■ **Source document**
_ _ _

Depositions of oxidised nitrogen and total nitrogen, calculated with the EMEP/MSC-W model are 27% and 17% lower in 2014 than in 1995 respectively, while deposition of reduced nitrogen remains on the same level in 2014. There is a clear decreasing tendency in calculated normalised annual total deposition of nitrogen in the period 1995-2014, which corresponds to decreasing nitrogen emissions from the HELCOM area of interest in the same period. Compared to 1995, calculated normalised depositions of oxidised and reduced nitrogen in 2014 are lower: 36% and 12%, respectively.

Results and Assessment

Relevance of the indicator for describing the developments in the environment

This indicator shows the levels and trends in oxidised reduced and total atmospheric nitrogen depositions to the Baltic Sea. The depositions of nitrogen compounds represent the pressure of emission sources on the Baltic Sea basin and catchment.

Policy relevance and policy reference

The HELCOM Ministerial Declaration of 1988 called for a 50 % reduction in discharges of nutrients to air and water by 1995 with 1987 as a base year. The 1992 Helsinki Convention and the 1998 Ministerial Declaration reaffirmed the need to further reduce discharges; leading to the adoption of several relevant Recommendations concerning measures to reduce emissions from point sources and diffuse sources. In 1990 HELCOM adopted its first Recommendation on Monitoring of Airborne Pollution Load (HELCOM Recommendation 11/1) which was later superseded by the Recommendations 14/1 and 24/1.

_ _ _

■ **Provided material**
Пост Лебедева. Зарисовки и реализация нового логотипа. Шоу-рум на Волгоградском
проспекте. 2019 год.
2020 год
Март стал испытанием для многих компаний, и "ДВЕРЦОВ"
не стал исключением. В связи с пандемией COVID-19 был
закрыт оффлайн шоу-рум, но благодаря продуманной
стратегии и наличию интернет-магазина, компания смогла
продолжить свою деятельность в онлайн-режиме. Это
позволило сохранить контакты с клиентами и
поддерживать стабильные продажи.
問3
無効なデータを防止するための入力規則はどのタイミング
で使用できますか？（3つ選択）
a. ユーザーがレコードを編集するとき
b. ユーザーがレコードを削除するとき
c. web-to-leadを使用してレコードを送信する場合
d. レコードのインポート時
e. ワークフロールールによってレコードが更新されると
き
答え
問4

_ _ _

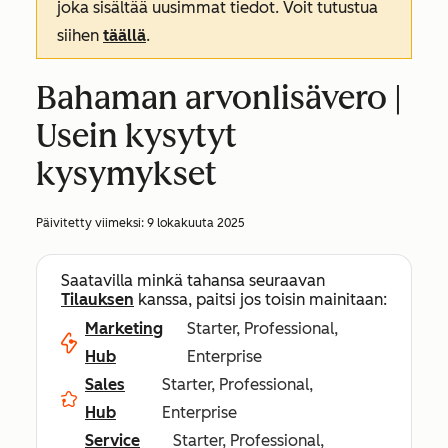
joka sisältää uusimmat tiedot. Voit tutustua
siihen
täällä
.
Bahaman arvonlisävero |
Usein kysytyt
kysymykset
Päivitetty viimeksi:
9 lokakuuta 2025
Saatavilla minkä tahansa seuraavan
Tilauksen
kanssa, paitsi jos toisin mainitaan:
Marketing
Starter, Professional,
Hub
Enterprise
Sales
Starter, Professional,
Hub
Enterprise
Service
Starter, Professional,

_ _ _

■ **Required work**
Please print, word for word, the passage of the nitrogen deposition text above that opens with "This indicator shows" and closes with "14/1 and 24/1.".

■ **Result of this exercise**
This indicator shows the levels and trends in oxidised reduced and total atmospheric nitrogen depositions to the Baltic Sea. The depositions of nitrogen compounds represent the pressure of emission sources on the Baltic Sea basin and catchment.

Policy relevance and policy reference

The HELCOM Ministerial Declaration of 1988 called for a 50 % reduction in discharges of nutrients to air and water by 1995 with 1987 as a base year. The 1992 Helsinki Convention and the 1998 Ministerial Declaration reaffirmed the need to further reduce discharges; leading to the adoption of several relevant Recommendations concerning measures to reduce emissions from point sources and diffuse sources. In 1990 HELCOM adopted its first Recommendation on Monitoring of Airborne Pollution Load (HELCOM Recommendation 11/1) which was later superseded by the Recommendations 14/1 and 24/1.